ライドウは見たところアームターミナルを所持していない。
なのに、何故悪魔召喚が可能なのか……?
理解不能の状況に硬直する彼を他所に
呼び出された鬼は手に持つ巨大戦斧を大きく振るい、吠えた。
その鬼にライドウは命じる。
「いけ、オオタケマル。

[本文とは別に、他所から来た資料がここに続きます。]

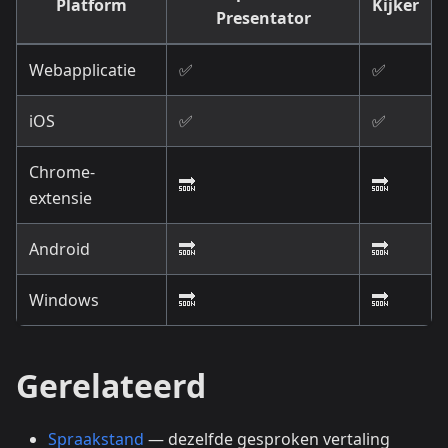
Platform
Kijker
Presentator
Webapplicatie
✅
✅
iOS
✅
✅
Chrome-
🔜
🔜
extensie
Android
🔜
🔜
Windows
🔜
🔜
Gerelateerd
Spraakstand
— dezelfde gesproken vertaling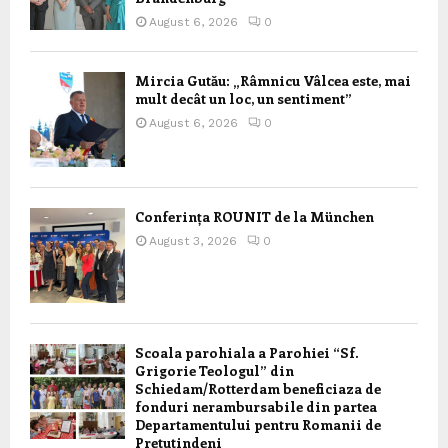
August 6, 2026
0
Mircia Gutău: „Râmnicu Vâlcea este, mai
mult decât un loc, un sentiment”
August 6, 2026
0
Conferința ROUNIT de la München
August 3, 2026
0
Scoala parohiala a Parohiei “Sf.
Grigorie Teologul” din
Schiedam/Rotterdam beneficiaza de
fonduri nerambursabile din partea
Departamentului pentru Romanii de
Pretutindeni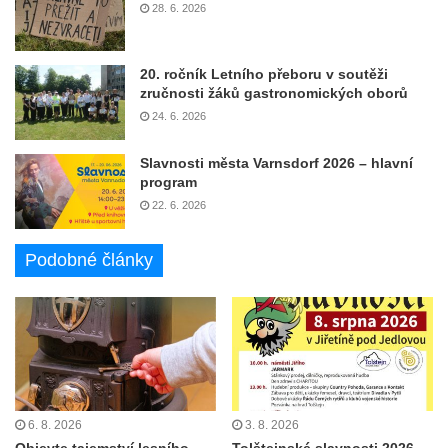
28. 6. 2026
20. ročník Letního přeboru v soutěži
zručnosti žáků gastronomických oborů
24. 6. 2026
Slavnosti města Varnsdorf 2026 – hlavní
program
22. 6. 2026
Podobné články
6. 8. 2026
3. 8. 2026
Objevte tajemství lesního
Tolštejnské slavnosti 2026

あの女悪魔の相手をしろ」
女神ヘラを指差しながら。
鬼は
「御意」
そう言って、ドスドスと足音を立てて動き出す。
オオタケマル……
三重県の鈴鹿山に住み着いていたとされる伝説の鬼神の名である。
とても強力な鬼神で、暴風雨を巻き起こし、火炎の雨を降らせるという神通力を持っていたとされる。
そんな鬼が、ヘラに向かっていく。
ライドウは召喚した仲魔に指示を出し終わると、忍に向き直って突っ込んで来た。
刀を下段で構えながら。
(……あれは脇構え!)
忍は師匠である父親からずっと言われて来ていた言葉があった。
それは
空手というものは、刀を持った侍相手に素手で勝つことを目標にしてるところあるからなぁ。
空手が生まれた沖縄の地は、かつて薩摩藩に占領され。
武装解除を余儀なくされた。
その際に、素手になった琉球人が、薩摩藩の人間相手に土下座する以外の方法が無い状態を回避するため。
必死で鍛え抜いて生まれたものが現在の空手なんだ。
……というものだ。
だから稽古の一環で、彼は剣術の技というものを学んでいた。
そのため、知っていた。
脇構えは、自分の身体で刀身を隠し、その結果斬撃の効果範囲を見誤らせるための構えだ。
だから主に待ちで使うことが多い構え。
しかし。
この少年は攻めで使ってきている。
意図が分からない。
分からないが
それでも彼は間合いを詰められてはいけないと思い、バックステップで逃げようとした。
そこにライドウの横薙ぎの斬撃が来る。
それと同時だった
「龍王召喚」
……!
そのとき、彼は気づいた。
少年の持ってる刀の
(……多分、あれコンピューターだ)
あの刀はそういう形のコンピューター。
悪魔召喚機だ。
おそらく、刀の動きと音声で仲魔の召喚を行う機械……!
そんなものが存在するなんて。
その驚き。
それが致命的な隙になる。
ライドウの召喚した龍王……
それは、彼の背後に居た。
顔に痣があり、中世的な顔立ちをした。
派手な色の和服の美少年。
それが呼び出された龍王の姿で。
ライドウは
「シュテンドウジ、そいつを拘束しろ」
それをシュテンドウジと呼び
呼ばれた悪魔は
「任せるがいい」
そう、少年らしい高い声でそう返し。
同時に己の髪を伸ばし、忍の身体を拘束していく。
驚きのあまり回避が一歩遅れた忍は、それに対応することができなかった。
シュテンドウジ……
京都の大江山に住んでいたという有名な鬼の名前である。
一説にはこの鬼は古事記に書かれている怪物・八岐大蛇の末裔と言われており
そのせいか、この悪魔の髪は途中から蛇体に変わっていた。
それが無数に、忍の身体に巻き付いている。
忍は脱出しようと藻掻いた。
だが、それは上手く行かない。
ビクともしなかった。
「忍!」
そこに真月の悲鳴のような声が響いた。
ライドウはそんな行動不能に陥っている忍に
「そこで大人しくしていろ」
それだけ口にし。
彼の本当の目的である真月に目を向けた。